Félix, tenant toujours son petit frère par la main, alla jusqu’à une marchande d’objets à un sou et lui demanda si elle pouvait lui en vendre pour dix sous, au prix des marchands, — car il allait rentrer dans le commerce !

La marchande partit d’un interminable éclat de rire ; mais comme c’était justement à cette même place que l’enfant avait tant cherché la dame aux dix sous, elle se douta de quelque projet courageux.

Non-seulement elle ajouta aux objets une forte pacotille en disant : « Tu me paieras ceux-ci quand tu auras une recette », mais elle prit les deux frères sous sa protection, et leur arrangea une toute petite table devant la sienne. Tous trois étaient, le soir, tellement amis, qu’ils ne pouvaient plus se séparer. Ils gagnèrent ce jour-là le triple de leur mise. La bonne marchande n’avait pas d’enfants. Quand l’époque du jour de l’an fut passée, elle les prit pour l’aider dans sa petite boutique, sous prétexte qu’ils lui seraient fort utiles, car Félix n’y aurait pas consenti sans cela.

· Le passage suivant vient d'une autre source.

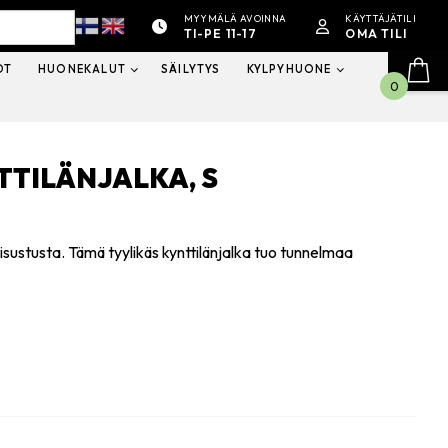
MYYMÄLÄ AVOINNA
KÄYTTÄJÄTILI
TI-PE 11-17
OMA TILI
OT
HUONEKALUT
SÄILYTYS
KYLPYHUONE
0
TTILÄNJALKA, S
isustusta. Tämä tyylikäs kynttilänjalka tuo tunnelmaa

Le commerce avait prospéré ; en dix ans, la boutique de la mère Hortense était devenue un gros magasin où vivaient les deux veuves et les deux frères.

Tout cela, grâce aux dix sous de Marthe !

Félix en était là de son récit, quand rentra la mère Hortense qui revenait tout à propos de quelques courses.

Je vous laisse à penser, chers enfants, quel accueil on fit à Marthe et à la grand’tante.

Félix exigea que les six cents francs ne lui fussent remis qu’au bout de quatre ans.

À cette époque-là, le père de Marthe ayant fait de meilleures affaires, le magasin des frères Marcel ayant continué à prospérer, tout le monde fut d’avis que pour la fête de la bonne grand’tante on prêtât chacun cent francs à six orphelins dont les uns avaient à soutenir leur mère, les autres leurs petits frères.

La bonne vieille, ce jour-là, pleura de joie, et cette action porta bonheur à tous, car elle vécut longtemps encore et les six commerces prospérèrent.